## SET EXERCISE
Reproduce word for word the part of the Anna dress blog post below, starting with "This time I" and going on through "special on too.".

Quantcast
Channel: Diary of a Chain Stitcher
Viewing all articles
Browse latest Browse all 396

Anna Dress (Version 2!)

$
0
0

Well I think it's about time we talked about my second By Hand London Anna Dress don't you? One day I'll catch up with all the items I've still got to blog about! These pictures were taken a couple of weeks ago, as you may notice rom the glorious sunshine! I was hoping for a sunny September so I could get some more wear out of this lovely fresh print but it already feels like it's been gloomy and wet for about a month so I think Autumn has well and truly arrived.


This time I made the midi length with about 6 inches removed, just taken off the hem. This is quite a lot to take off but By Hand London patterns do tend to be drafted for the taller ladies, and at 5ft 3" I'm definitely not that, so I normally take off quite a wedge. Also I personally prefer my skirts just above the knee so I took off a bit more than usual. This alteration meant I managed to squeeze this out of just 1.5m which is worth bearing in mind if you're short like me as the pattern asks for 2.6m! As much as I love the glamour of the maxi Anna I absolutely love this length as it is practical for everyday wear but the interesting construction makes you feel like you've got something a bit special on too.

## AVAILABLE DATA
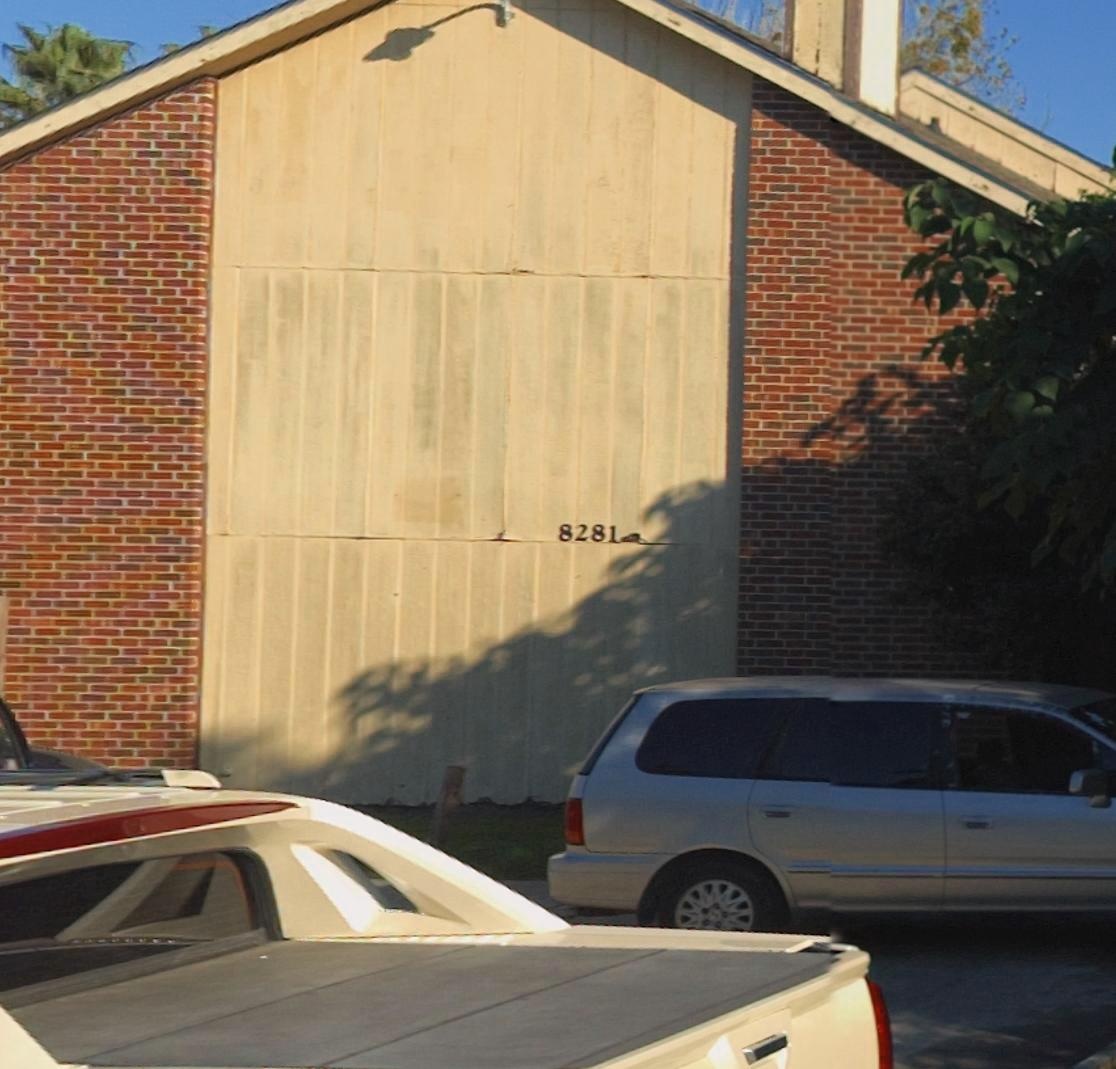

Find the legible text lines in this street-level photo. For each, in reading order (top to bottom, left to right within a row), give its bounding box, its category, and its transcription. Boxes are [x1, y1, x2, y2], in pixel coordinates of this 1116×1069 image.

[558, 523, 618, 542] StreetNumber: 8281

## RESULT
This time I made the midi length with about 6 inches removed, just taken off the hem. This is quite a lot to take off but By Hand London patterns do tend to be drafted for the taller ladies, and at 5ft 3" I'm definitely not that, so I normally take off quite a wedge. Also I personally prefer my skirts just above the knee so I took off a bit more than usual. This alteration meant I managed to squeeze this out of just 1.5m which is worth bearing in mind if you're short like me as the pattern asks for 2.6m! As much as I love the glamour of the maxi Anna I absolutely love this length as it is practical for everyday wear but the interesting construction makes you feel like you've got something a bit special on too.